Como tudo era muito novo na cidade, a improvisação fazia parte da regra do jogo. Oliveira se lembra de que teve que enfrentar um problemão no show do Sting. “O Independência estava desativado há muitos anos. No dia do show, quando os equipamentos foram ligados, os transformadores nos postes, há bastante tempo sem demanda, não aguentaram. Simplesmente pegaram fogo.” Com a apresentação marcada para a noite de 24 de novembro de 1987 no estádio do Horto, a produção teve que chamar a Cemig às pressas para, na tarde daquele dia, resolver o problema.

A venda de ingressos era realizada da maneira mais arcaica possível. Os bilhetes eram feitos em gráfica e distribuídos em lojas. Um reconhecimento diário era feito em todos os pontos de venda para fechar o borderô. Empresas patrocinadoras também eram raras. A maior parte dos eventos era feita no risco, com o produtor lucrando com a venda direta de ingressos. “Hoje é inimaginável fazer show sem patrocínio”, afirma Oliveira.

O show do Kiss representava para a Belo Horizonte da época a possibilidade da vinda de outros grandes nomes. Segundo a imprensa da época, estavam cotados, para agosto de 1987, os Rolling Stones no Mineirão. Há coisas que mesmo a passagem do tempo não consegue mudar.


FERNANDA TAKAI EM DIA DE FÃ

Nas notícias de jornal sobre grandes shows das décadas de 1980 e 1990 em BH, a vocalista do Pato Fu tieta Sting


Kiss – Diário da Tarde 23/6/1983
“O certo é que Belo Horizonte tão cedo (não) verá outro espetáculo cheio de luzes, fumaça e pânico. O conjunto Kiss chegou ao estádio às 20h15, de maneira triunfal e bem à moda dos grandes acontecimentos. Colocados em uma viatura do Batalhão de radiopatrulha, os cantores de rock conseguiram furar o bloqueio da portaria do hotel no Centro e chegar com alarido ao estádio. Quando isso aconteceu, percebia-se o que iria acontecer. Naqueles instantes, muitos começaram a jogar para o alto litros de bebidas cheios ou vazios. E, além das pontas de cigarros, roupas rasgadas, sapatos, meias, objetos os mais diversos, o gramado do Mineirão e toda a área interna e externa do estádio amanheceram cobertos de cacos de vidros de uma noite que tão cedo (não) será esquecida.”

Sting – EM 25/11/1987
“Se a maioria só estava ali de passagem e, quando perguntada, não se lembrava de nenhuma música de Sting, o também roqueiro Fabiano Melo, 23, um dos integrantes do Conjunto Happa, da Cidade Nova, não só sabia todo o repertório como cantou os primeiros versos de Every breath you take.
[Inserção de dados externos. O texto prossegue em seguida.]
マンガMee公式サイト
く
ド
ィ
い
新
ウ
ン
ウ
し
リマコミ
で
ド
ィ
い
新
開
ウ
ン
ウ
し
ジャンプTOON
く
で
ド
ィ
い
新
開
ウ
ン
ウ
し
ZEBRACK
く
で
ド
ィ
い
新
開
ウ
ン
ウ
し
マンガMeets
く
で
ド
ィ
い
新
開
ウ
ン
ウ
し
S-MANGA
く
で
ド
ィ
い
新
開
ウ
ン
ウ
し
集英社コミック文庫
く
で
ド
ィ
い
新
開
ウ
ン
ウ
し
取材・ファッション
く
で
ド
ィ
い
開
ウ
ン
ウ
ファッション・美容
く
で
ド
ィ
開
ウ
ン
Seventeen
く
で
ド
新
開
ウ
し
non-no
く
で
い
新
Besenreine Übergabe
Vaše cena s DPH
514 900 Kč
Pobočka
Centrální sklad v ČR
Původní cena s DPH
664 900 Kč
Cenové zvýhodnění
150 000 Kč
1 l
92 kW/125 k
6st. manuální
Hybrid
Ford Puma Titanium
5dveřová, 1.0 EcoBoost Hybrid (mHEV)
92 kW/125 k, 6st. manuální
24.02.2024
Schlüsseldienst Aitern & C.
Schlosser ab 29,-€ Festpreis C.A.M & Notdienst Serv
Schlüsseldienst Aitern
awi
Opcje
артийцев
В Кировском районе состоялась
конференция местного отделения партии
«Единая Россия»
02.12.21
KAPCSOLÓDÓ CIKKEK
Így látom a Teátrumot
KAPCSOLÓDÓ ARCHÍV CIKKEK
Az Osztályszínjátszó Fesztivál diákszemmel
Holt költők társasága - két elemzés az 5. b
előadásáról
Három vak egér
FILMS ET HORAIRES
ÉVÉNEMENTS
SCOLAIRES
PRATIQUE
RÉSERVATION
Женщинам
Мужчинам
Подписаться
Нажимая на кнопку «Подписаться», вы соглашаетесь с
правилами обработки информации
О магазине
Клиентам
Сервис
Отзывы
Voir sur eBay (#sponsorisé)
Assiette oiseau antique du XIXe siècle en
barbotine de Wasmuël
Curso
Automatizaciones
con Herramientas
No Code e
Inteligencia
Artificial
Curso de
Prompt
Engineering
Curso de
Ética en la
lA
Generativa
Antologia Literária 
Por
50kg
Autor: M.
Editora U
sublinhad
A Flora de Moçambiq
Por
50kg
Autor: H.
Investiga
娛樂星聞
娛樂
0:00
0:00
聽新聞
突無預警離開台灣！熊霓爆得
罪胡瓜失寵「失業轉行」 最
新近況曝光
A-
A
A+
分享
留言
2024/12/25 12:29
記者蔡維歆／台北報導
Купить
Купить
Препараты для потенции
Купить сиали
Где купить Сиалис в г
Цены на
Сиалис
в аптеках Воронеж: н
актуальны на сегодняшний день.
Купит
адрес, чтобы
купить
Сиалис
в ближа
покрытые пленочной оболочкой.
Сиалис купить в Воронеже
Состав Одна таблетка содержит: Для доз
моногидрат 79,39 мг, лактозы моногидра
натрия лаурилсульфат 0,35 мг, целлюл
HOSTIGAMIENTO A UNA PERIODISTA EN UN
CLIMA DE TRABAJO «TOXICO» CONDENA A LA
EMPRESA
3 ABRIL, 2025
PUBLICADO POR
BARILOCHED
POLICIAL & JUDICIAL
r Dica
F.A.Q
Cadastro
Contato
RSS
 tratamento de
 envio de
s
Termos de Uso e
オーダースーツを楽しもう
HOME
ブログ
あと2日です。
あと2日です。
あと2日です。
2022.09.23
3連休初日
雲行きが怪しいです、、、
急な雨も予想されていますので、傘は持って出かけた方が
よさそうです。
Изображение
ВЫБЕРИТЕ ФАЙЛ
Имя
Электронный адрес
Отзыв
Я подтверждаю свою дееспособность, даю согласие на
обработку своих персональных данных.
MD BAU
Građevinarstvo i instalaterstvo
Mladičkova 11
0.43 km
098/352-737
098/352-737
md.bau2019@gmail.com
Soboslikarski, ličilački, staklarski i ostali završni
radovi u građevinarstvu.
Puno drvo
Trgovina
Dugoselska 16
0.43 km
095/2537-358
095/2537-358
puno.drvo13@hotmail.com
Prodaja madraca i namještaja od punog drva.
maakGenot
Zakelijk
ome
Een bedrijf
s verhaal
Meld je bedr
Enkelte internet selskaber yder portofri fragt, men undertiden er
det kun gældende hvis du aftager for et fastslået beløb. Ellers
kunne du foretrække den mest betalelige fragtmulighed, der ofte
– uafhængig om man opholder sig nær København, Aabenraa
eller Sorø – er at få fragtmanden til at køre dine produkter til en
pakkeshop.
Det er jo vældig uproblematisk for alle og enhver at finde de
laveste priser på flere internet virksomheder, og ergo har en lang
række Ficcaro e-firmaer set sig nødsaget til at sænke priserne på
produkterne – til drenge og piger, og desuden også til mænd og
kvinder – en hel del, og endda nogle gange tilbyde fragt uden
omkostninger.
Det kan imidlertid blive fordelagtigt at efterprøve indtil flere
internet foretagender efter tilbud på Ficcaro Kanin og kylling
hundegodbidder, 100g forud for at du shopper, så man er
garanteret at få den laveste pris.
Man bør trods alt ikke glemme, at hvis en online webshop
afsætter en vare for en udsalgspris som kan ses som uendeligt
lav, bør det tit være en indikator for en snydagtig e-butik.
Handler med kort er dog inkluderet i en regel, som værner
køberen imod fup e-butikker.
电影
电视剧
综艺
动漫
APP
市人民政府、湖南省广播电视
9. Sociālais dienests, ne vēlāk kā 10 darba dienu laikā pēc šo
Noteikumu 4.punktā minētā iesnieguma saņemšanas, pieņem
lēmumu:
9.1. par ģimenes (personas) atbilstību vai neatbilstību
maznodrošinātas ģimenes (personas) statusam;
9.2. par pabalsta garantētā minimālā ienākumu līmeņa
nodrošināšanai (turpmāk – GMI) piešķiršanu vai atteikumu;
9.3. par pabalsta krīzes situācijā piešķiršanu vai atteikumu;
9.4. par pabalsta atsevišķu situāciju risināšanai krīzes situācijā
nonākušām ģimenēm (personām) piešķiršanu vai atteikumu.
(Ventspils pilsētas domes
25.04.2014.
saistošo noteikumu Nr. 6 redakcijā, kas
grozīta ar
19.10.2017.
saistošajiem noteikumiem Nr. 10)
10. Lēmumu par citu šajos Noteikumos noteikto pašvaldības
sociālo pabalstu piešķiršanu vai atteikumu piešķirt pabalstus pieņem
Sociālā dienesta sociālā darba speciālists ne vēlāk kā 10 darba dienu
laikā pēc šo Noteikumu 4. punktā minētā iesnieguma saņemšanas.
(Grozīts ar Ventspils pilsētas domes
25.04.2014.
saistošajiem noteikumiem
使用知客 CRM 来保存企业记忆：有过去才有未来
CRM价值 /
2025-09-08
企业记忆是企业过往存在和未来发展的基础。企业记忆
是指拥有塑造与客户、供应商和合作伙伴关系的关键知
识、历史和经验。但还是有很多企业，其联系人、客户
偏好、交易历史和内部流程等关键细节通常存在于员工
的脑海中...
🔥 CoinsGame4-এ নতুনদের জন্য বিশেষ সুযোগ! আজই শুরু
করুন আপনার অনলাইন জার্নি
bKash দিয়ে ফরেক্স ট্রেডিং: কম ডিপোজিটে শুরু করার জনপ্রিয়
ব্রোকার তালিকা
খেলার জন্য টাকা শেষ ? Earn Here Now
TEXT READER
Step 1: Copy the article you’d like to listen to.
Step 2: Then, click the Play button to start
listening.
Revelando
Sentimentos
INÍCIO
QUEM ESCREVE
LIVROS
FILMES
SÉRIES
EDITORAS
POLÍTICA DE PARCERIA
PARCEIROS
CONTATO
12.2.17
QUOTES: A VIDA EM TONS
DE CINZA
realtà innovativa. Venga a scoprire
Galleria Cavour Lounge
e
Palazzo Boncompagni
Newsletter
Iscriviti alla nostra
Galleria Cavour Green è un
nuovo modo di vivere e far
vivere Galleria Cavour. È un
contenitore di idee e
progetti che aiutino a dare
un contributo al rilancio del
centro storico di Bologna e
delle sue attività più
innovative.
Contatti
Mas foi Fernanda Takai, de 16 anos, do Bairro Planalto, estudante de 2º grau do Colégio Arquidiocesano, que foi lá com uma máquina fotográfica, quem sabia os versos corretos do que parece ser a música mais conhecida do cantor: “Every breath you take/Every move you make/Every step you take/I’ll be watching you”.

Eric Clapton – EM 13/10/1990

“A cinco metros de deus. Foi assim que... me flagrei boquiaberto e completamente chapado diante do seminal ‘slow-hand’, o mestre supremo do blues-rock e inconteste top-guitar-hero do Reino Unido. Nessa condição privilegiada, proporcionada por acaso quando uma briga feia durante o terceiro número da noite – o singelo 'No alibis' – abriu um clarão na compacta massa humana que se postava diante do palco, eu presenciaria um evento sem precedentes na história do Mineirinho.”